A pretty, blonde girl comes out of the newsagents to my left. She walks towards me, head buried in her phone, clutching a cashmere throw and a bottle of Evian. I can tell from twenty feet away she’s not Irish. Definitely American, most likely Californian. She raises her phone to her perfect face. “Mommm?” she drawls. BOOM. Knew it. Probably Orange County. I love Americans. Despite every second one I’ve ever met telling me that they once knew a man whose ex-wife had a cousin that knew a cat whose previous owner once went to Ireland, so that in turn made them Irish, I still really, really love Americans. This particular American has for some reason stopped directly behind me, still talking to her mammy. Why has she stopped here? There are plenty of other places for her to stand, that DON’T involve her breathing down my neck. I shrug. Maybe she can sense my affinity for the land of the free and all who reside in her.

Then something odd happens. Another woman, a redhead this time, has chosen to stand directly behind my American. Whats with this one patch of floor becoming so popular? I’ve never been known as a trend setter before. Could I finally be becoming a leader? How exciting! Maybe I would lead my army of two into demanding more chairs at Gate 14. A good start to a long and successful reign. Hang on a second… Who were those two men? Why were they lining up behind the redhead who was behind the blonde who was behind me? This was starting to look like a queue. I know there are no seats left, but do we really have to all stand in this one place?

I’m still not fazed by the invasion of personal space, until I realise there is an elderly couple sitting nearby who have started gathering their bags and inflatable pillows and struggling to their feet. I watch, bemused, as they toddle over to stand behind the two men who are behind the redhead who is behind the blonde who is behind me. What is going ON?? With rising consternation, I catch the eye of the blonde, who is too busy chatting on her phone to realise whats happening behind her. Four more people have left their seats and are now standing at the back of this line of misfits. It dawns on me. They think I know something they don’t. They think I know we’ll be boarding soon. They think I’m trying to ensure I get on the plane in plenty of time. THE PLANE ISN’T EVEN AT THE GATE YET. I’m reeling. What do these people think they’re achieving? Our seats are pre assigned. Everyone already knows they’re getting a seat. This isn’t going to be some sort of Hunger Games scenario where we have to fight to the death for a window seat and a gluten free meal. How are they justifying standing up for a flight that isn’t due to leave for another forty five minutes?

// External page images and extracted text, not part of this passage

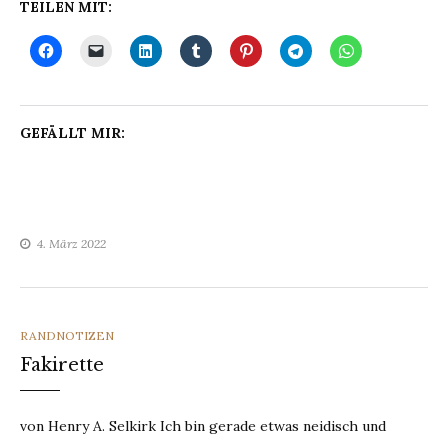
TEILEN MIT:
GEFÄLLT MIR:
4. März 2022
CATEGORIES
RANDNOTIZEN
Fakirette
von Henry A. Selkirk Ich bin gerade etwas neidisch und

At this point, there is a good fifteen people in the “queue”, and more are trying to gather their possessions to join the fun. I can’t believe this is happening. I look at the snaking line of sleep deprived travelers, stifling yawns and shifting from one foot to another. I look at the numerous seats that are now vacant and inviting. I look back at my sheep. I have somehow unwittingly orchestrated a scenario where I now get to sit down. I can’t though, can I? I feel like that would compromise my moral standing. My leg is still jittering. I pick up my bag, and hesitantly move towards a chair. No one bats an eyelid. I sit down. No one says anything. I feel like an accidental criminal mastermind. Part of me hopes the plane is delayed. I shake my head. I’m not that evil.